Set exercise:
Reproduce every line of the material below verbatim, in its original order.

Data supplied:
• • • •

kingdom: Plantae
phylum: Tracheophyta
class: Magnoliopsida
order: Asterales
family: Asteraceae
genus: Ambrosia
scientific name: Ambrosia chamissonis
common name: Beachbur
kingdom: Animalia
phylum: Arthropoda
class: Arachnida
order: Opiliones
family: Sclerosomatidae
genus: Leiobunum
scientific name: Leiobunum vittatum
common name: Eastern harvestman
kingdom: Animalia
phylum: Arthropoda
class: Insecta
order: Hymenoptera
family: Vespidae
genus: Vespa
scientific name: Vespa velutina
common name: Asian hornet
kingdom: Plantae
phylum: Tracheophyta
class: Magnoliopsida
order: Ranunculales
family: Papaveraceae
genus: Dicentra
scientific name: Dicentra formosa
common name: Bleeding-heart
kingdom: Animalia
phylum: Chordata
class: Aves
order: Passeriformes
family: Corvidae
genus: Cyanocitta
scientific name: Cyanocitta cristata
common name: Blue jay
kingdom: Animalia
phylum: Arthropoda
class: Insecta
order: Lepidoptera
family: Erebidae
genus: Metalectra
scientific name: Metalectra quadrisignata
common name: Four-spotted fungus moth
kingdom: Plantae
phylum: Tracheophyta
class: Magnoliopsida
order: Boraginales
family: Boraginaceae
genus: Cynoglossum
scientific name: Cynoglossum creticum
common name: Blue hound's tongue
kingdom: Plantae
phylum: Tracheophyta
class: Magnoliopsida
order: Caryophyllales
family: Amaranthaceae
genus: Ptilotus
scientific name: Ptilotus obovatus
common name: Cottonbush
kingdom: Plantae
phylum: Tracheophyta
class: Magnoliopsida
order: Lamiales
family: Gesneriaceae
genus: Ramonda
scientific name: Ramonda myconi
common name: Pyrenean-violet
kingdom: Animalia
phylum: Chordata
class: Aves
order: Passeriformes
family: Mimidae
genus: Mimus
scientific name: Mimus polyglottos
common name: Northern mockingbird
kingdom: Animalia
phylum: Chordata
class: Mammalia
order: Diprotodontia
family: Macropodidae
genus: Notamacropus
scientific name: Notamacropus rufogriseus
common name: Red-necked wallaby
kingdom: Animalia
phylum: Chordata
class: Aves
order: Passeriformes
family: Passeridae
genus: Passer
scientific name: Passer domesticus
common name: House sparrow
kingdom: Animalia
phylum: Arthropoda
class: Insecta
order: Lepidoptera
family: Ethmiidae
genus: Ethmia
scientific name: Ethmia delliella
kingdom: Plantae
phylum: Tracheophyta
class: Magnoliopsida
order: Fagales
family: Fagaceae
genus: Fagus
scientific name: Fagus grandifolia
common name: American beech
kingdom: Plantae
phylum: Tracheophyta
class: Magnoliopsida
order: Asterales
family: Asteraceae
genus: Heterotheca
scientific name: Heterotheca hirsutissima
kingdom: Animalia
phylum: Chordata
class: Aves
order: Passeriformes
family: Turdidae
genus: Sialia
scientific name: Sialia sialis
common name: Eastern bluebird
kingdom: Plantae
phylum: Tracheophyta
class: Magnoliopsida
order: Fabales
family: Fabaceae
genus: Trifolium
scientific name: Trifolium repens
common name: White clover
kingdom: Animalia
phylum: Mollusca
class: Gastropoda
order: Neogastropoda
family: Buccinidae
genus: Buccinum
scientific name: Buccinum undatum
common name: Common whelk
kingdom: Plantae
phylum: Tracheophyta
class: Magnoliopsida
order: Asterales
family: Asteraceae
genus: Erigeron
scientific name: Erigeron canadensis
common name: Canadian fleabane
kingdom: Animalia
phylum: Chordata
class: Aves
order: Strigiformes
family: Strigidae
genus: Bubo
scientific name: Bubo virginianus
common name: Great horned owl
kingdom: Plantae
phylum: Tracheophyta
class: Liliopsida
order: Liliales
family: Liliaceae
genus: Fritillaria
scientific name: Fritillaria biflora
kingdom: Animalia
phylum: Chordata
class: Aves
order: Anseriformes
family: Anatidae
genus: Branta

• • • •

Task result:
kingdom: Plantae
phylum: Tracheophyta
class: Magnoliopsida
order: Asterales
family: Asteraceae
genus: Ambrosia
scientific name: Ambrosia chamissonis
common name: Beachbur
kingdom: Animalia
phylum: Arthropoda
class: Arachnida
order: Opiliones
family: Sclerosomatidae
genus: Leiobunum
scientific name: Leiobunum vittatum
common name: Eastern harvestman
kingdom: Animalia
phylum: Arthropoda
class: Insecta
order: Hymenoptera
family: Vespidae
genus: Vespa
scientific name: Vespa velutina
common name: Asian hornet
kingdom: Plantae
phylum: Tracheophyta
class: Magnoliopsida
order: Ranunculales
family: Papaveraceae
genus: Dicentra
scientific name: Dicentra formosa
common name: Bleeding-heart
kingdom: Animalia
phylum: Chordata
class: Aves
order: Passeriformes
family: Corvidae
genus: Cyanocitta
scientific name: Cyanocitta cristata
common name: Blue jay
kingdom: Animalia
phylum: Arthropoda
class: Insecta
order: Lepidoptera
family: Erebidae
genus: Metalectra
scientific name: Metalectra quadrisignata
common name: Four-spotted fungus moth
kingdom: Plantae
phylum: Tracheophyta
class: Magnoliopsida
order: Boraginales
family: Boraginaceae
genus: Cynoglossum
scientific name: Cynoglossum creticum
common name: Blue hound's tongue
kingdom: Plantae
phylum: Tracheophyta
class: Magnoliopsida
order: Caryophyllales
family: Amaranthaceae
genus: Ptilotus
scientific name: Ptilotus obovatus
common name: Cottonbush
kingdom: Plantae
phylum: Tracheophyta
class: Magnoliopsida
order: Lamiales
family: Gesneriaceae
genus: Ramonda
scientific name: Ramonda myconi
common name: Pyrenean-violet
kingdom: Animalia
phylum: Chordata
class: Aves
order: Passeriformes
family: Mimidae
genus: Mimus
scientific name: Mimus polyglottos
common name: Northern mockingbird
kingdom: Animalia
phylum: Chordata
class: Mammalia
order: Diprotodontia
family: Macropodidae
genus: Notamacropus
scientific name: Notamacropus rufogriseus
common name: Red-necked wallaby
kingdom: Animalia
phylum: Chordata
class: Aves
order: Passeriformes
family: Passeridae
genus: Passer
scientific name: Passer domesticus
common name: House sparrow
kingdom: Animalia
phylum: Arthropoda
class: Insecta
order: Lepidoptera
family: Ethmiidae
genus: Ethmia
scientific name: Ethmia delliella
kingdom: Plantae
phylum: Tracheophyta
class: Magnoliopsida
order: Fagales
family: Fagaceae
genus: Fagus
scientific name: Fagus grandifolia
common name: American beech
kingdom: Plantae
phylum: Tracheophyta
class: Magnoliopsida
order: Asterales
family: Asteraceae
genus: Heterotheca
scientific name: Heterotheca hirsutissima
kingdom: Animalia
phylum: Chordata
class: Aves
order: Passeriformes
family: Turdidae
genus: Sialia
scientific name: Sialia sialis
common name: Eastern bluebird
kingdom: Plantae
phylum: Tracheophyta
class: Magnoliopsida
order: Fabales
family: Fabaceae
genus: Trifolium
scientific name: Trifolium repens
common name: White clover
kingdom: Animalia
phylum: Mollusca
class: Gastropoda
order: Neogastropoda
family: Buccinidae
genus: Buccinum
scientific name: Buccinum undatum
common name: Common whelk
kingdom: Plantae
phylum: Tracheophyta
class: Magnoliopsida
order: Asterales
family: Asteraceae
genus: Erigeron
scientific name: Erigeron canadensis
common name: Canadian fleabane
kingdom: Animalia
phylum: Chordata
class: Aves
order: Strigiformes
family: Strigidae
genus: Bubo
scientific name: Bubo virginianus
common name: Great horned owl
kingdom: Plantae
phylum: Tracheophyta
class: Liliopsida
order: Liliales
family: Liliaceae
genus: Fritillaria
scientific name: Fritillaria biflora
kingdom: Animalia
phylum: Chordata
class: Aves
order: Anseriformes
family: Anatidae
genus: Branta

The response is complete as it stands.